March 27 (Bloomberg) -- Brian Sack, head of the markets group at the New York Fed, said the financial system can’t operate well without leverage and signaled that he supports the return of a “properly” structured securitization market.
“Securitization is a powerful vehicle that should play an important role in the intermediation of credit in the economy,” Sack said in a speech delivered by video conference from New York to an audience in Sydney. “We should also understand that a reduction in leverage to near zero in the financial system is not desirable.”
Sack’s comments come as U.S. lawmakers revamp regulation to prevent a recurrence of the financial crisis, which began with the collapse of the U.S. subprime-lending market in 2007 and led to about $1.76 trillion in losses and writedowns by banks and other financial institutions worldwide. Fed Governor Kevin Warsh, speaking yesterday in New York, said the securitization market will ultimately come back.
“To be sure, the expansion of securitized credit was much too extensive and its subsequent collapse was terribly disruptive, contributing significantly to the damage to the economy,” said Sack, 39, a former Fed economist and section head who returned to the central bank system last year.
“Those developments do not mean that securitized credit, if structured properly, should not return in size,” he said during the speech at the ACI 2010 World Congress. Derivatives are also “integral” to the functioning of financial markets, allowing risks to be redistributed, Sack said.
‘Operate Efficiently’
“The financial system cannot operate efficiently without leverage,” he said.
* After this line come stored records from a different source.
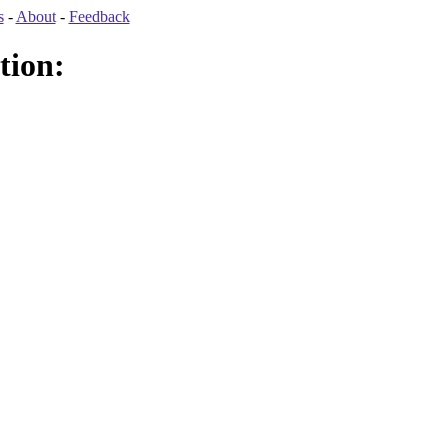
s
-
About
-
Feedback
tion: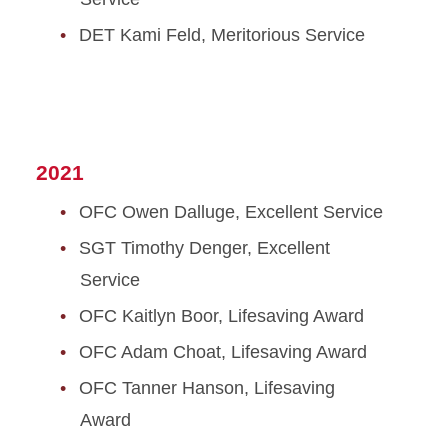
DET Kami Feld, Meritorious Service
2021
OFC Owen Dalluge, Excellent Service
SGT Timothy Denger, Excellent
Service
OFC Kaitlyn Boor, Lifesaving Award
OFC Adam Choat, Lifesaving Award
OFC Tanner Hanson, Lifesaving
Award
“Of course, much of the turmoil we witnessed across financial markets was due to the build-up of excessive leverage in the system, and we cannot miss the chance to learn from this painful lesson,” Sack said. Even so, the focus now should be in part “on how to make the use of leverage less pro-cyclical.”
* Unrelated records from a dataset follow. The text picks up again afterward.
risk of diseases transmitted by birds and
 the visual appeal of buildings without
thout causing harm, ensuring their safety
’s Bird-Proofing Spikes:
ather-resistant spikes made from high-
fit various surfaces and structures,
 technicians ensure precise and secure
Since December 2008, the Federal Open Market Committee has held the federal funds rate target for overnight loans between banks in a range of zero to 0.25 percent. Policy makers have also created unprecedented emergency programs to revive credit.
The FOMC in its public comments has “retained its flexibility” to extend the programs, Sack said in response to an audience question.
“It has not clarified under what conditions it would do so and presumably those conditions would depend on the behavior of long-term interest rates and on economic conditions more broadly,” he said. “I don’t think anything has been taken off the table.”